What Actually Works in Fighting a Cold or Flu?

Drug store shelves are filled with an overwhelming number of remedies to treat the cold or flu. But which ones actually work?

My mother had a strict rule when I was a child. If 1 of her 4 kids was sick enough to stay home from school, we got bed rest and no TV. Staring at the ceiling all morning was enough to get most of us back to school by lunch time.

This is why I knew I was very sick last week. For the first time in several years, I had an upper respiratory infection — a nasty cold or maybe the flu. I spent most of a day and a half wandering vaguely from couch to bed, coughing spasmodically, feeling very dull. I didn’t even feel like turning on the TV.

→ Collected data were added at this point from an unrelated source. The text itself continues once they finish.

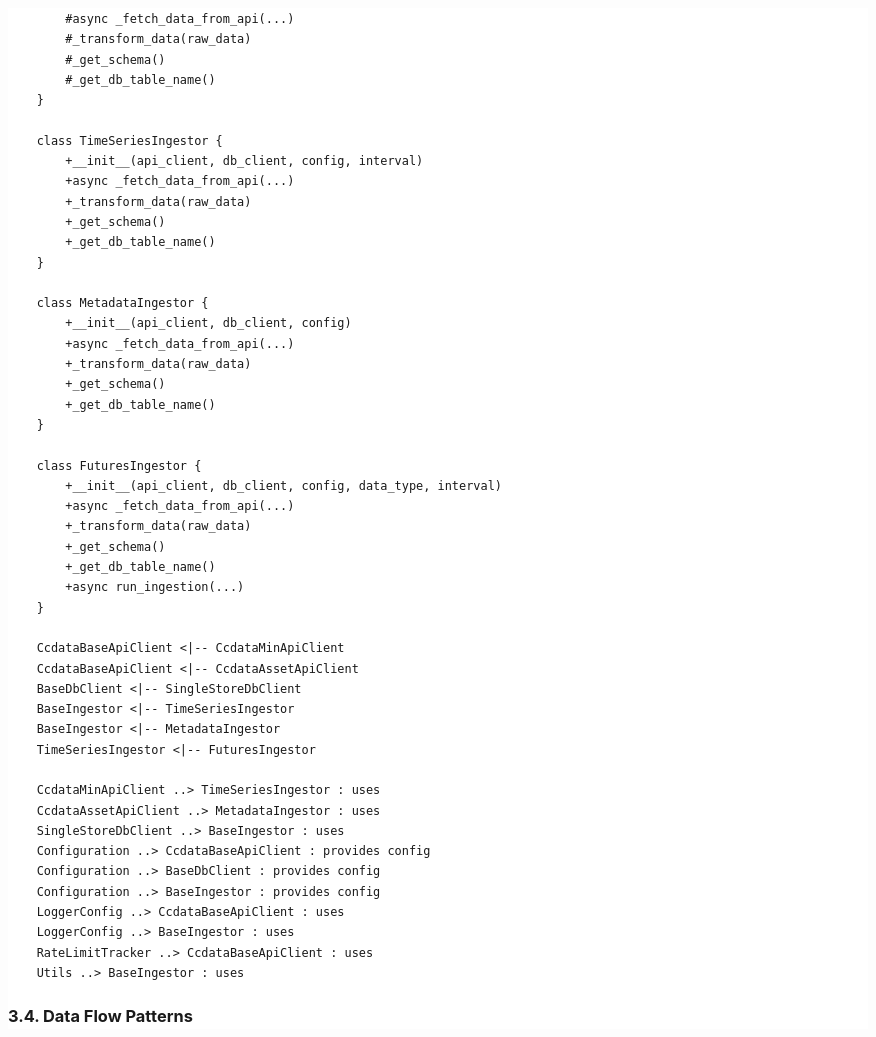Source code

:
 ```mermaid
        #async _fetch_data_from_api(...)
        #_transform_data(raw_data)
        #_get_schema()
        #_get_db_table_name()
    }

    class TimeSeriesIngestor {
        +__init__(api_client, db_client, config, interval)
        +async _fetch_data_from_api(...)
        +_transform_data(raw_data)
        +_get_schema()
        +_get_db_table_name()
    }

    class MetadataIngestor {
        +__init__(api_client, db_client, config)
        +async _fetch_data_from_api(...)
        +_transform_data(raw_data)
        +_get_schema()
        +_get_db_table_name()
    }

    class FuturesIngestor {
        +__init__(api_client, db_client, config, data_type, interval)
        +async _fetch_data_from_api(...)
        +_transform_data(raw_data)
        +_get_schema()
        +_get_db_table_name()
        +async run_ingestion(...)
    }

    CcdataBaseApiClient <|-- CcdataMinApiClient
    CcdataBaseApiClient <|-- CcdataAssetApiClient
    BaseDbClient <|-- SingleStoreDbClient
    BaseIngestor <|-- TimeSeriesIngestor
    BaseIngestor <|-- MetadataIngestor
    TimeSeriesIngestor <|-- FuturesIngestor

    CcdataMinApiClient ..> TimeSeriesIngestor : uses
    CcdataAssetApiClient ..> MetadataIngestor : uses
    SingleStoreDbClient ..> BaseIngestor : uses
    Configuration ..> CcdataBaseApiClient : provides config
    Configuration ..> BaseDbClient : provides config
    Configuration ..> BaseIngestor : provides config
    LoggerConfig ..> CcdataBaseApiClient : uses
    LoggerConfig ..> BaseIngestor : uses
    RateLimitTracker ..> CcdataBaseApiClient : uses
    Utils ..> BaseIngestor : uses
```

### 3.4. Data Flow Patterns
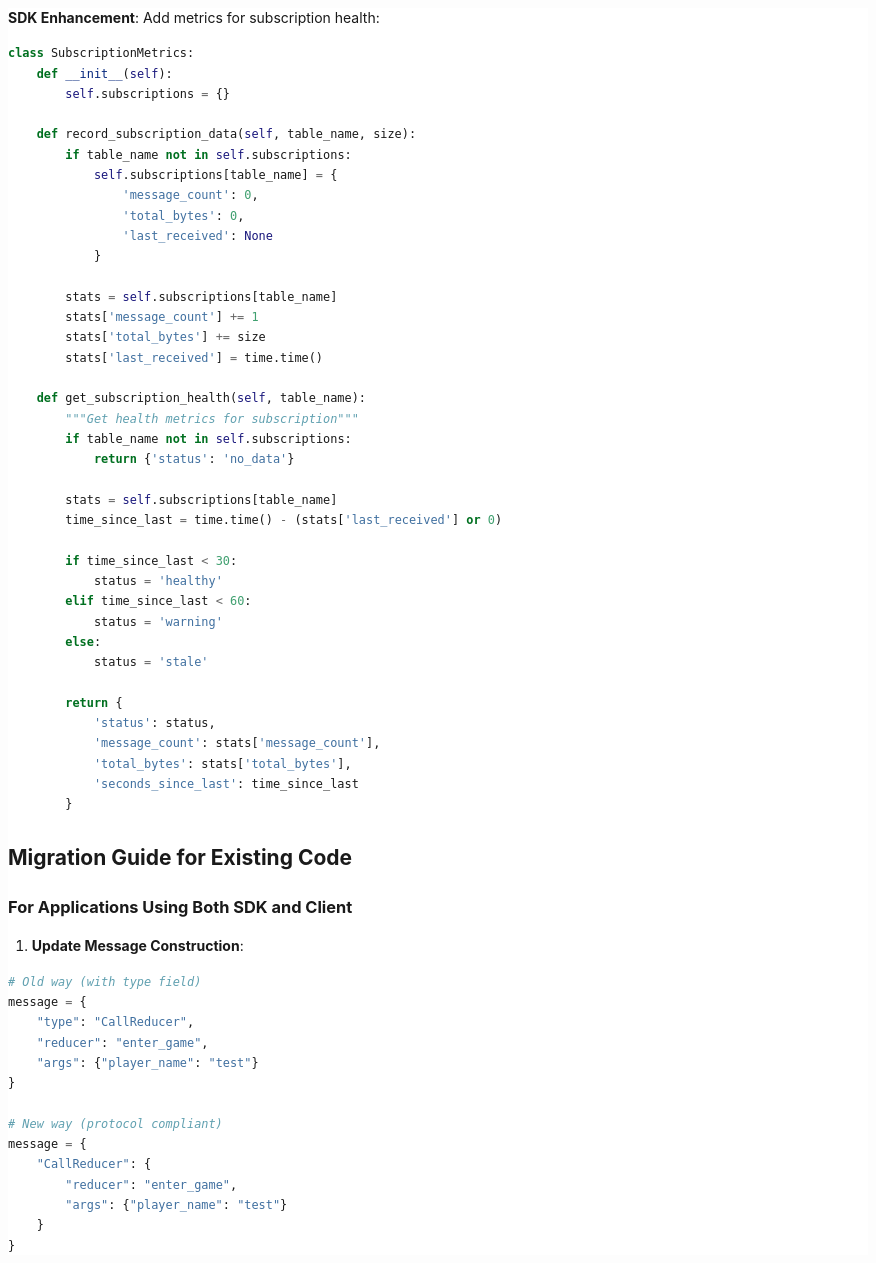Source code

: **SDK Enhancement**: Add metrics for subscription health:

```python
class SubscriptionMetrics:
    def __init__(self):
        self.subscriptions = {}
        
    def record_subscription_data(self, table_name, size):
        if table_name not in self.subscriptions:
            self.subscriptions[table_name] = {
                'message_count': 0,
                'total_bytes': 0,
                'last_received': None
            }
        
        stats = self.subscriptions[table_name]
        stats['message_count'] += 1
        stats['total_bytes'] += size
        stats['last_received'] = time.time()
    
    def get_subscription_health(self, table_name):
        """Get health metrics for subscription"""
        if table_name not in self.subscriptions:
            return {'status': 'no_data'}
            
        stats = self.subscriptions[table_name]
        time_since_last = time.time() - (stats['last_received'] or 0)
        
        if time_since_last < 30:
            status = 'healthy'
        elif time_since_last < 60:
            status = 'warning'
        else:
            status = 'stale'
            
        return {
            'status': status,
            'message_count': stats['message_count'],
            'total_bytes': stats['total_bytes'],
            'seconds_since_last': time_since_last
        }
```

## Migration Guide for Existing Code

### For Applications Using Both SDK and Client

1. **Update Message Construction**:
```python
# Old way (with type field)
message = {
    "type": "CallReducer",
    "reducer": "enter_game",
    "args": {"player_name": "test"}
}

# New way (protocol compliant)
message = {
    "CallReducer": {
        "reducer": "enter_game",
        "args": {"player_name": "test"}
    }
}
```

By the third day, I’d finished up my cough lozenges that were sticky with old age and expired DayQuil (which upset my stomach and made me confused). I wanted relief from my cough and stuffy nose.

I stood in front of the cold and flu aisle of the local pharmacy feeling overwhelmed with my choices. I looked longingly at the pharmacy counter, but there were already 4 people waiting to ask the pharmacist questions. I pulled a couple of bottles, a bag of lozenges and a pack of Mucinex off the shelf. After taking a bunch of meds, I fired up my computer. What, I asked Google, is the most effective treatment for loosening my cough, relieving my congestion and easing my exhaustion?

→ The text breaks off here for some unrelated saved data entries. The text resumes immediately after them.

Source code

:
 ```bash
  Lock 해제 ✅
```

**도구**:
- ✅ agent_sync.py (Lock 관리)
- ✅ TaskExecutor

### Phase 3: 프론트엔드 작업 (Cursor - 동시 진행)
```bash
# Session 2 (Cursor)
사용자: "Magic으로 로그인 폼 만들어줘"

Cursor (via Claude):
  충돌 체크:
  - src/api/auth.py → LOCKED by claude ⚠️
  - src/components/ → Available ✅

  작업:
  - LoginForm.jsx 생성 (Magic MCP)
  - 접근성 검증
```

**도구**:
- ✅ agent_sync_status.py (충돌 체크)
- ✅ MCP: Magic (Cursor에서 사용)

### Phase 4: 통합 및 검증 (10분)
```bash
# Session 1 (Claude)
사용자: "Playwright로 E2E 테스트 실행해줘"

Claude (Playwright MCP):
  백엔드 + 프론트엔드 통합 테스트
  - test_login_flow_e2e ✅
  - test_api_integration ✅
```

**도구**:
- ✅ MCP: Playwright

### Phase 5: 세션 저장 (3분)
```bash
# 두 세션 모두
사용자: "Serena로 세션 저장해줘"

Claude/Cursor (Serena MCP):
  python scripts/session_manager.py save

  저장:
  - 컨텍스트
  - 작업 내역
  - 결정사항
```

The difference between a cold and the flu is minor for most people. The symptoms are much the same and in both cases you normally start to feel better after 3 days. A cold should be markedly better after a week, though the symptoms might linger. A flu will keep you down longer. Both a cold and a flu are viral but start from different viruses. The flu can turn into pneumonia, particularly in elderly, pregnant or others with compromised immune systems. Pneumonia can be either viral or bacteria based, and a doctor needs to diagnose that difference.

I didn’t have enough concentration to read through hundreds of clinical trials, so I went to my favorite authority, Cochrane Reports. Their researchers review all published research on a particular topic and summarize it. Here’s my summary of their summaries: OTC (over-the-counter) medicines work somewhat, but the side effects are common and can be unpleasant. Antibiotics don’t work on colds and flu. Your best bet? Vapor, nasal irrigation, a spoonful of honey and plenty of liquids.

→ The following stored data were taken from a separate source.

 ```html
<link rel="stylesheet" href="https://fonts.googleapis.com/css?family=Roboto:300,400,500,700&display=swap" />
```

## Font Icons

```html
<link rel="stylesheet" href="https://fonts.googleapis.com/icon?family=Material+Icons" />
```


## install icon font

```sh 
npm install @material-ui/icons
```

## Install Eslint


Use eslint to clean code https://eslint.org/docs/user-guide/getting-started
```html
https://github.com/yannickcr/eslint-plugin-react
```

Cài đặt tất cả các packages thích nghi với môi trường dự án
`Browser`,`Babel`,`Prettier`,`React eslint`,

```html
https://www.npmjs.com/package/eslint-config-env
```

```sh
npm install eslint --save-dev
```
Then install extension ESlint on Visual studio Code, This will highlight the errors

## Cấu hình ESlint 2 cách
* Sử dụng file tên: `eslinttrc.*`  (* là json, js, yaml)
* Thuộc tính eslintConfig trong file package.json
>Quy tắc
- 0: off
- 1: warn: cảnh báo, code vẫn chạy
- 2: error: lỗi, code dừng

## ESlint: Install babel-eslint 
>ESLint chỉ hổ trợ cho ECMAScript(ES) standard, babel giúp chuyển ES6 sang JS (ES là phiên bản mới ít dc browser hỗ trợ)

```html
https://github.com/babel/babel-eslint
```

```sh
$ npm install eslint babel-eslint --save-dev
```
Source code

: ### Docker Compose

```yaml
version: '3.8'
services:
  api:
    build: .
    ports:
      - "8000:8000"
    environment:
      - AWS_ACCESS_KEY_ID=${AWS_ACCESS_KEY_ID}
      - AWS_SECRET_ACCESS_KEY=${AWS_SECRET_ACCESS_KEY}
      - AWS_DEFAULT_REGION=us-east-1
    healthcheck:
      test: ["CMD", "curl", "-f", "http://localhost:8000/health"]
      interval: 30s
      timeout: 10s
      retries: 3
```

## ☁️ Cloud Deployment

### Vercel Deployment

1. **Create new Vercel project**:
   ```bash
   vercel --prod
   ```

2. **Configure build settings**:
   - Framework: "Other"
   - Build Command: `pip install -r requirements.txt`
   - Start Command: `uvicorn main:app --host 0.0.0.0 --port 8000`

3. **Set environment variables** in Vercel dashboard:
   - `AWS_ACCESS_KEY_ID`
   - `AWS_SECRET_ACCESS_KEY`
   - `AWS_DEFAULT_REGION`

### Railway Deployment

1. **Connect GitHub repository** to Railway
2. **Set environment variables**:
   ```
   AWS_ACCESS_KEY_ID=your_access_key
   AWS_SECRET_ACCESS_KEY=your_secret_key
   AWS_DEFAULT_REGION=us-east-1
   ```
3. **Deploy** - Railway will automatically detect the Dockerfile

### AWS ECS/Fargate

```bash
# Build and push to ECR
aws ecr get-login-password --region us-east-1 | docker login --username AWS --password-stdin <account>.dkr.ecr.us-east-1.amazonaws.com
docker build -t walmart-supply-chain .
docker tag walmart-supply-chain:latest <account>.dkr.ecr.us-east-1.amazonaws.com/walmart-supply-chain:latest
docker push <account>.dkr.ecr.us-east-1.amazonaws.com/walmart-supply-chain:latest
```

Here are the Cochrane Reviews I depended upon:

OTC combination drugs (antihistamine, decongestant, analgesic) have a “general benefit” in adults and older children, but the side effects can outweigh the relief. The combination of an antihistamine and decongestant was the most effective of the various options. They also found that many people on OTC cold and flu meds “experience adverse effects such as drowsiness, dry mouth, insomnia and dizziness” based on 27 studies with a total of 5,000 patients.

Importantly, the reviewers found, “There is no evidence for a beneficial effect in young children.” While I don’t have any young children, I clicked over to the AAP (American Academy of Pediatrics). For children, the AAP recommends: “Acetaminophen or ibuprofen can reduce aches and pains and a cool mist vaporizer can help loosen congestion. A simple bulb syringe and saline nasal spray can be used to clear stuffy noses. Plenty of liquids, especially chicken soup, and rest also help children feel better. But don’t underestimate the power of TLC. Your caring and comfort is one of the best medicines for your child.”

Cough medicines don’t have any good quality studies. One study did compare expectorants to honey: Honey won. Expectorants thin out mucus so that it can drain more easily. Examples: Guaifenesin, which is found in medicines such as Robitussin and Mucinex. Suppressants, well, reduce the frequency of coughs using dextromethorphan (DM), found in Delsym and Vicks Cough Suppressant.

The authors of the report noted: “There is no good evidence for or against the effectiveness of OTC medicines in acute cough. This should be taken into account when considering prescribing antihistamines and centrally active antitussive agents in children; drugs that are known to have the potential to cause serious harm.”

Illnesses and Whether or Not Antibiotics are Needed

  • Cold/Runny Nose: Usually caused by viruses. Antiobiotic not needed.
  • Bronchitis/Chest Cold: Usually caused by viruses. Antiobiotic not needed.
  • Whooping Cough: Usually caused by bacteria. Antibiotic needed.
  • Flu: Usually caused by viruses. Antiobiotic not needed.
  • Strep Throat: Usually caused by bacteria. Antibiotic needed.
  • Sore Throat (except strep): Usually caused by viruses. Antiobiotic not needed.
  • Fluid in the Middle Ear (otitis media with effusion): Usually caused by viruses. Antiobiotic not needed.
  • Urinary Tract Infection: Usually caused by bacteria. Antibiotic needed.